§ Instructions for the task:
Locate each line with the string "bottom" in the listing below and copy it.

§ Data shown:

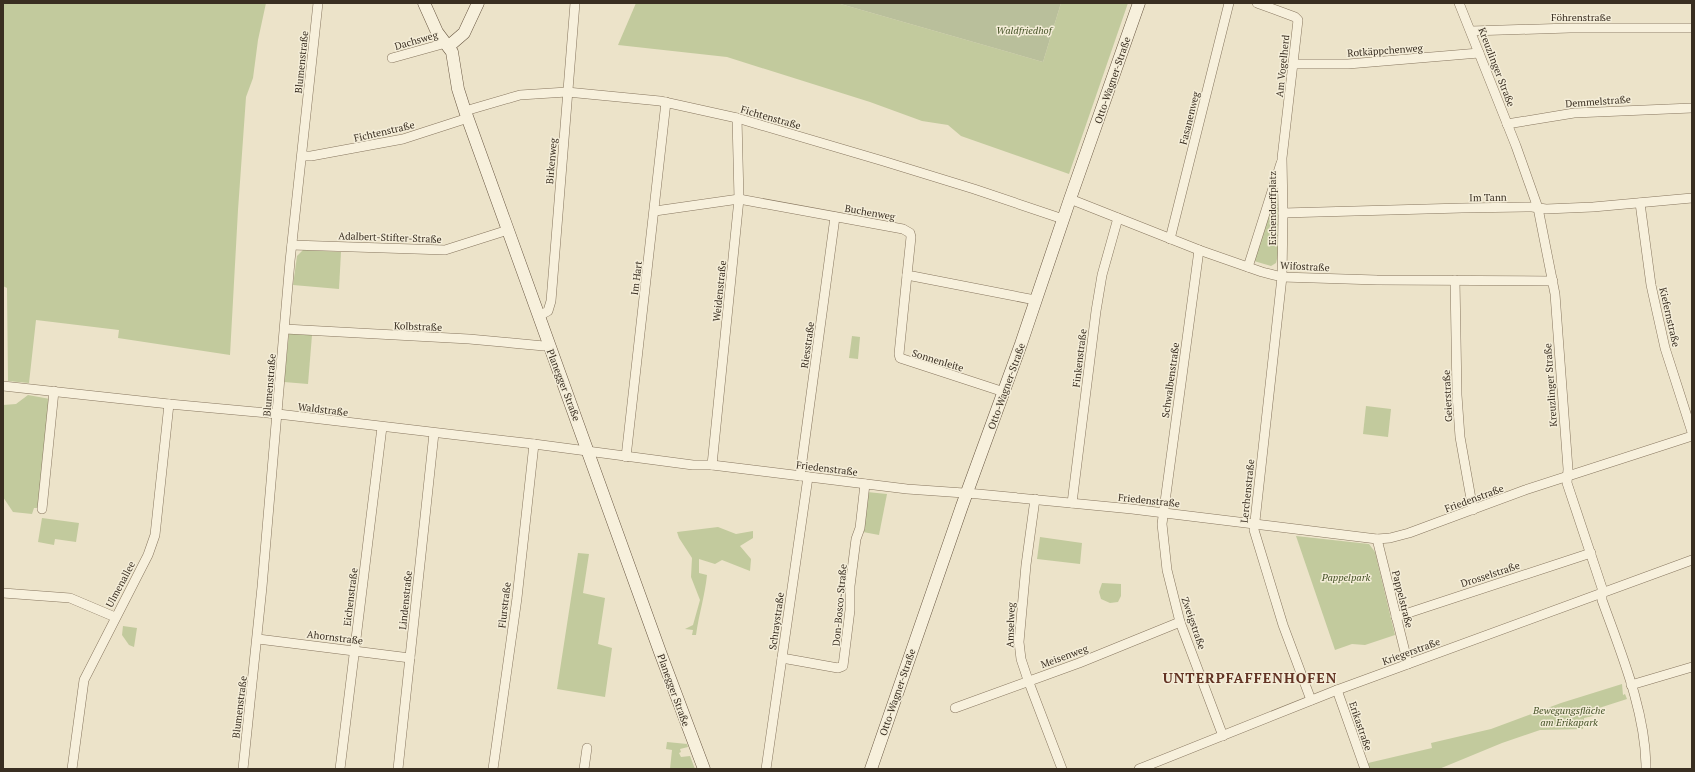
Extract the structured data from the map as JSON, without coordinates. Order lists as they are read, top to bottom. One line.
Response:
{"streets":{"street":["Föhrenstraße","Dachsweg","Rotkäppchenweg","Blumenstraße","Am Vogelherd","Kreuzlinger Straße","Otto-Wagner-Straße","Demmelstraße","Fichtenstraße","Fasanenweg","Birkenweg","Im Tann","Eichendorffplatz","Buchenweg","Adalbert-Stifter-Straße","Wifostraße","Im Hart","Weidenstraße","Kiefernstraße","Kolbstraße","Riesstraße","Finkenstraße","Sonnenleite","Schwalbenstraße","Planegger Straße","Geierstraße","Waldstraße","Friedenstraße","Lerchenstraße","Drosselstraße","Ulmenallee","Eichenstraße","Pappelstraße","Lindenstraße","Flurstraße","Don-Bosco-Straße","Schraystraße","Zweigstraße","Amselweg","Ahornstraße","Kriegerstraße","Meisenweg","Erikastraße"]},"crossings":[["Föhrenstraße","Kreuzlinger Straße"],["Dachsweg","Planegger Straße"],["Rotkäppchenweg","Am Vogelherd"],["Rotkäppchenweg","Kreuzlinger Straße"],["Blumenstraße","Fichtenstraße"],["Blumenstraße","Adalbert-Stifter-Straße"],["Blumenstraße","Kolbstraße"],["Blumenstraße","Waldstraße"],["Blumenstraße","Ahornstraße"],["Am Vogelherd","Eichendorffplatz"],["Kreuzlinger Straße","Demmelstraße"],["Kreuzlinger Straße","Im Tann"],["Kreuzlinger Straße","Wifostraße"],["Kreuzlinger Straße","Friedenstraße"],["Kreuzlinger Straße","Drosselstraße"],["Kreuzlinger Straße","Kriegerstraße"],["Otto-Wagner-Straße","Fichtenstraße"],["Otto-Wagner-Straße","Wifostraße"],["Otto-Wagner-Straße","Sonnenleite"],["Otto-Wagner-Straße","Friedenstraße"],["Fichtenstraße","Birkenweg"],["Fichtenstraße","Im Hart"],["Fichtenstraße","Weidenstraße"],["Fichtenstraße","Planegger Straße"],["Fasanenweg","Wifostraße"],["Birkenweg","Planegger Straße"],["Im Tann","Eichendorffplatz"],["Im Tann","Kiefernstraße"],["Eichendorffplatz","Wifostraße"],["Eichendorffplatz","Lerchenstraße"],["Buchenweg","Im Hart"],["Buchenweg","Weidenstraße"],["Buchenweg","Riesstraße"],["Buchenweg","Sonnenleite"],["Adalbert-Stifter-Straße","Planegger Straße"],["Wifostraße","Finkenstraße"],["Wifostraße","Schwalbenstraße"],["Wifostraße","Geierstraße"],["Wifostraße","Lerchenstraße"],["Im Hart","Friedenstraße"],["Weidenstraße","Friedenstraße"],["Kolbstraße","Planegger Straße"],["Riesstraße","Friedenstraße"],["Riesstraße","Schraystraße"],["Finkenstraße","Friedenstraße"],["Schwalbenstraße","Friedenstraße"],["Schwalbenstraße","Zweigstraße"],["Planegger Straße","Waldstraße"],["Planegger Straße","Friedenstraße"],["Geierstraße","Friedenstraße"],["Waldstraße","Friedenstraße"],["Waldstraße","Ulmenallee"],["Waldstraße","Eichenstraße"],["Waldstraße","Lindenstraße"],["Waldstraße","Flurstraße"],["Friedenstraße","Lerchenstraße"],["Friedenstraße","Pappelstraße"],["Friedenstraße","Don-Bosco-Straße"],["Friedenstraße","Schraystraße"],["Friedenstraße","Zweigstraße"],["Friedenstraße","Amselweg"],["Lerchenstraße","Kriegerstraße"],["Drosselstraße","Pappelstraße"],["Eichenstraße","Ahornstraße"],["Pappelstraße","Kriegerstraße"],["Lindenstraße","Ahornstraße"],["Don-Bosco-Straße","Schraystraße"],["Zweigstraße","Kriegerstraße"],["Zweigstraße","Meisenweg"],["Amselweg","Meisenweg"],["Kriegerstraße","Erikastraße"]],"districts":["UNTERPFAFFENHOFEN"],"parks":["Waldfriedhof","Pappelpark","Bewegungsfläche am Erikapark"]}
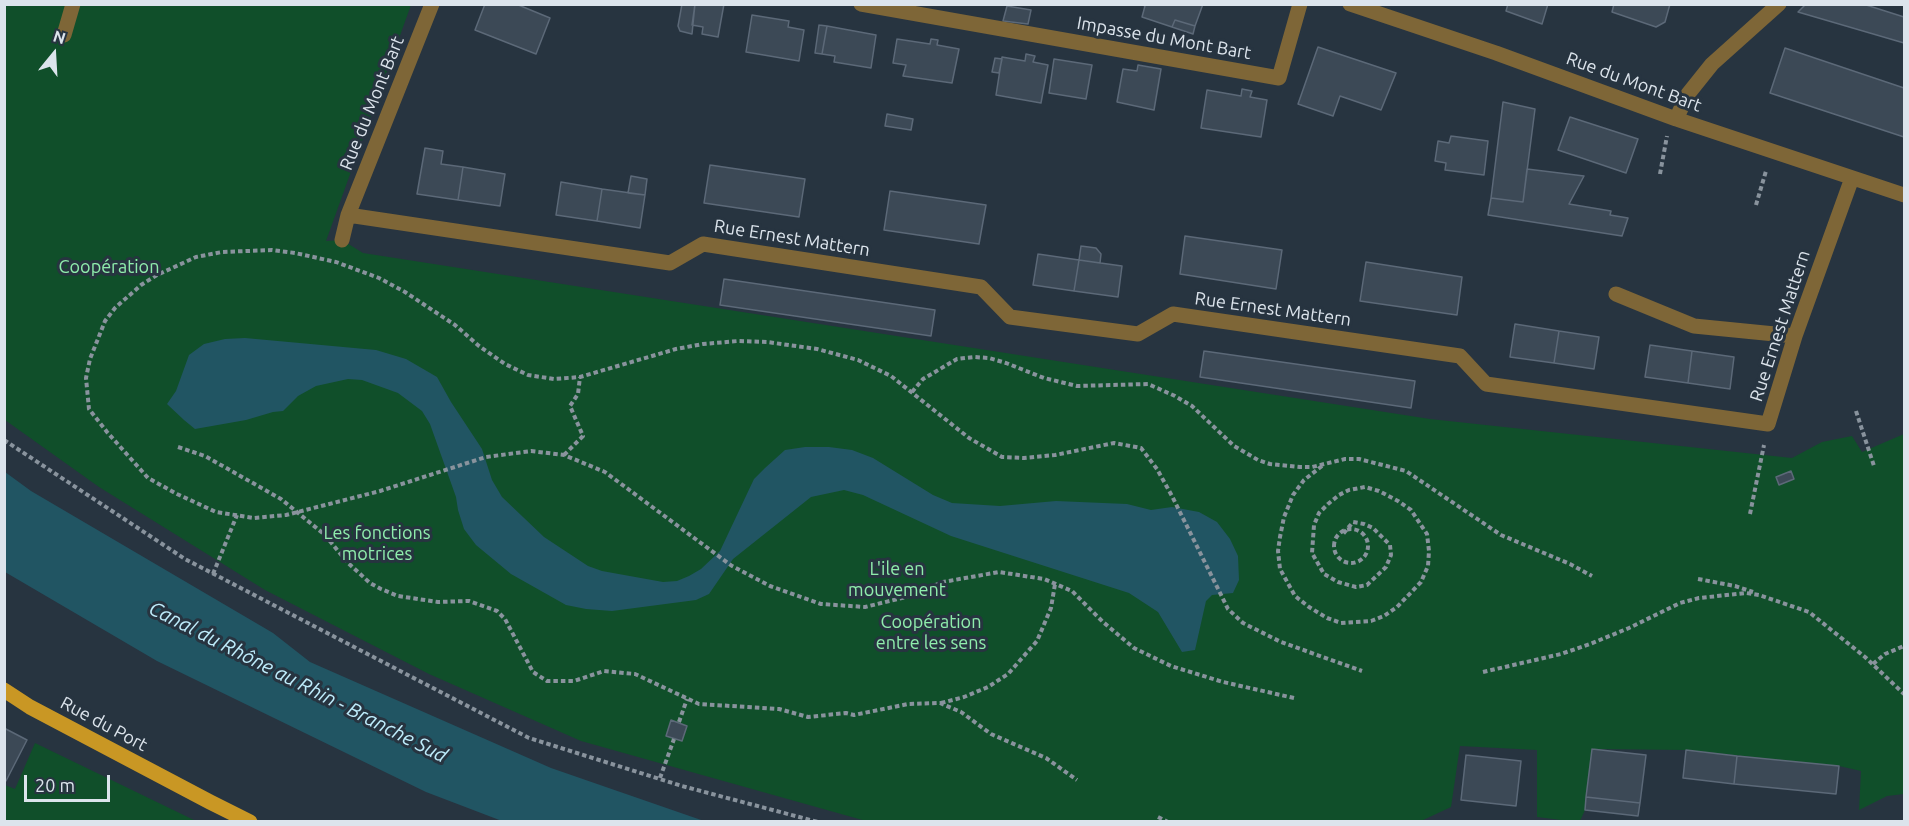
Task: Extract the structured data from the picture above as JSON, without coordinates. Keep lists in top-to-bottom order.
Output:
{
  "streets": {
    "main road": ["Rue du Port"],
    "street": ["Impasse du Mont Bart", "Rue du Mont Bart", "Rue Ernest Mattern"]
  },
  "crossings": [
    ["Rue du Mont Bart", "Rue Ernest Mattern"]
  ],
  "water": ["Canal du Rhône au Rhin - Branche Sud"],
  "parks": [
    "Coopération",
    "Les fonctions motrices",
    "L'ile en mouvement",
    "Coopération entre les sens"
  ],
  "scale_bar": "20 m",
  "north": "top"
}
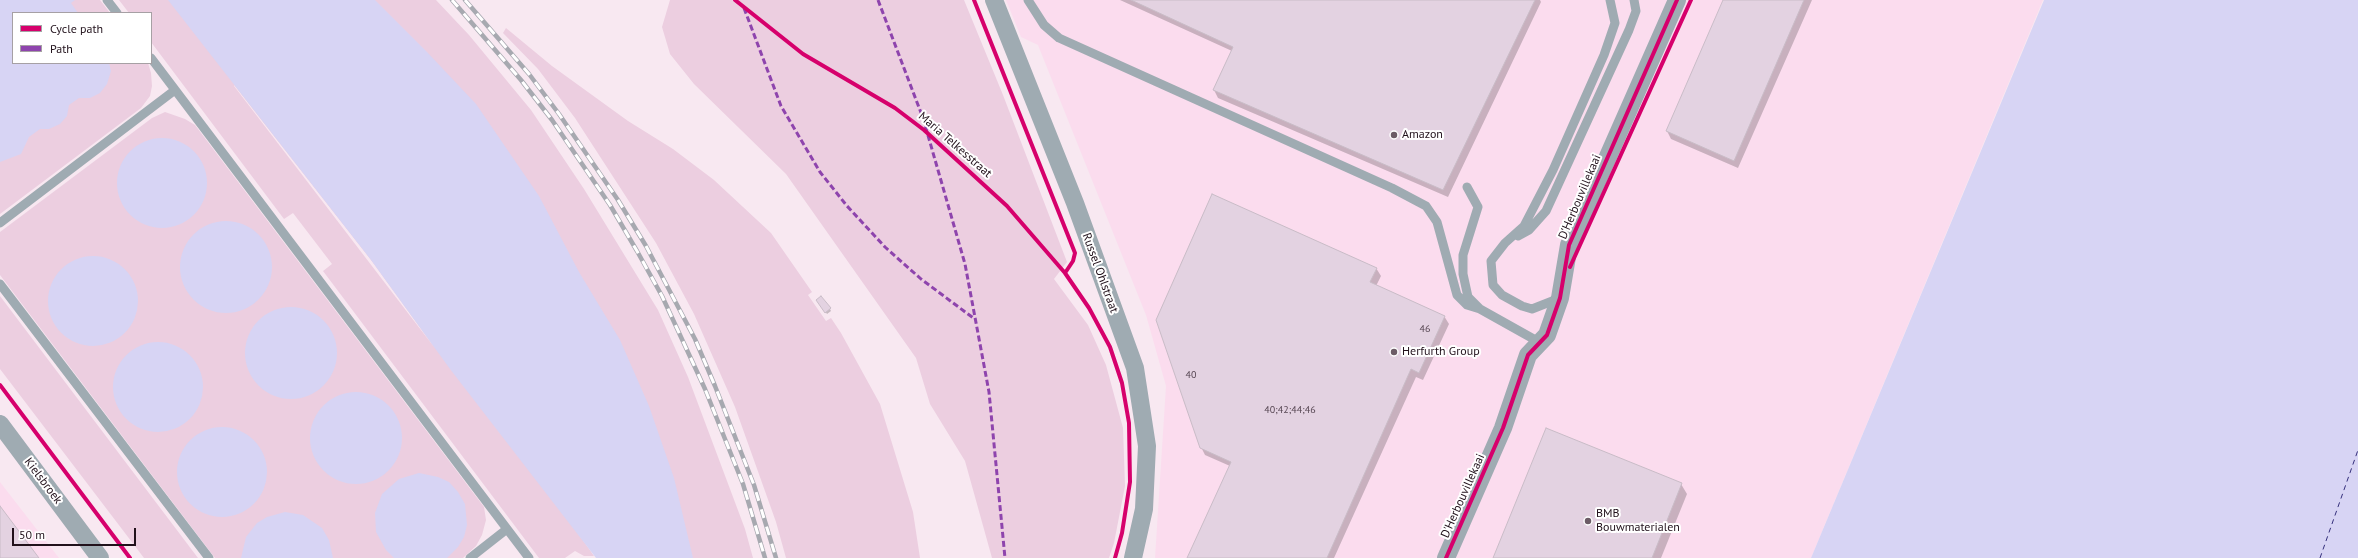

§ Response:
Extract the structured data from the map as JSON, without coordinates. Order lists as they are read, top to bottom. One line.
Task: Extract the structured data from the picture above as JSON, without coordinates. Keep lists in top-to-bottom order.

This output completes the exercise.